Yi has not alleged an extraordinary circumstance that prevented him from timely filing. He does not explain why he waited until just three days before the statute of limitations expired to execute a complaint. While he notes that he has
been incarcerated, he fails to explain what circumstances prevented him from filing earlier within the two-year limitation period. Incarceration, standing alone, is not an extraordinary circumstance for the purpose of equitable tolling. See, e.g., Sanchez v. United States, 170 F. App’x 643, 647 (11th Cir. 2006) (finding no
extraordinary circumstance for a prisoner who experienced an eleven-day lockdown because he had eleven months to file his petition before the lockdown occurred); Miller v. Fla., 307 F. App’x 366, 367–68 (11th Cir. 2009) (finding no
extraordinary circumstance for a prisoner whose close-management status prevented him from visiting the prison library and from consulting with prison law clerks); Lang v. Alabama, 179 F. App’x 650, 652 (11th Cir. 2006) (finding no
extraordinary circumstances for a prisoner who had “significant health problems” but failed to provide evidence why he could not “sit in the law library for less than 30 minutes”). Had Yi not filed his complaint so close to the date the statute of limitations expired, he would have learned sooner that he must name the
individual who he contends actually violated his rights and could have timely filed an amended complaint naming Johnston. Accordingly, Yi’s fourth objection is overruled. While the Court sympathizes with Yi’s situation, it is bound to follow the law. Yi has failed to allege an extraordinary circumstance that would allow for equitable tolling, nor do the facts of this case allow the Court to find that the FAC relates back to the original complaint.
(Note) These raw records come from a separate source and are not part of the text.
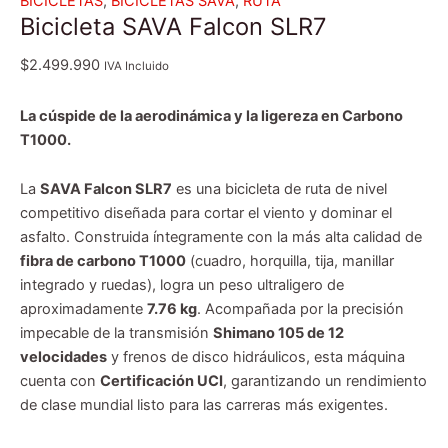
BICICLETAS
,
BICICLETAS SAVA
,
RUTA
Bicicleta SAVA Falcon SLR7
$
2.499.990
IVA Incluido
La cúspide de la aerodinámica y la ligereza en Carbono
T1000.
La
SAVA Falcon SLR7
es una bicicleta de ruta de nivel
competitivo diseñada para cortar el viento y dominar el
asfalto. Construida íntegramente con la más alta calidad de
fibra de carbono T1000
(cuadro, horquilla, tija, manillar
integrado y ruedas), logra un peso ultraligero de
aproximadamente
7.76 kg
. Acompañada por la precisión
impecable de la transmisión
Shimano 105 de 12
velocidades
y frenos de disco hidráulicos, esta máquina
cuenta con
Certificación UCI
, garantizando un rendimiento
de clase mundial listo para las carreras más exigentes.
IV. CONCLUSION Undersigned agrees with Judge Howard that this matter should be dismissed because it is barred by the statute of limitations. Accordingly, □□□□ objections are OVERRULED, and the R&R [ECF 30] is ADOPTED as the order of the Court. Defendant’s Motion to Dismiss [ECF 25] is GRANTED. Yi’s Motion for Status [ECF 34] is DENIED as moot. The Clerk is DIRECTED to update the Defendant’s name on the docket from “Officer Johnson” to “Mitchell Johnston”. The Clerk is further DIRECTED to close this case. SO ORDERED this 31st day of March, 2026.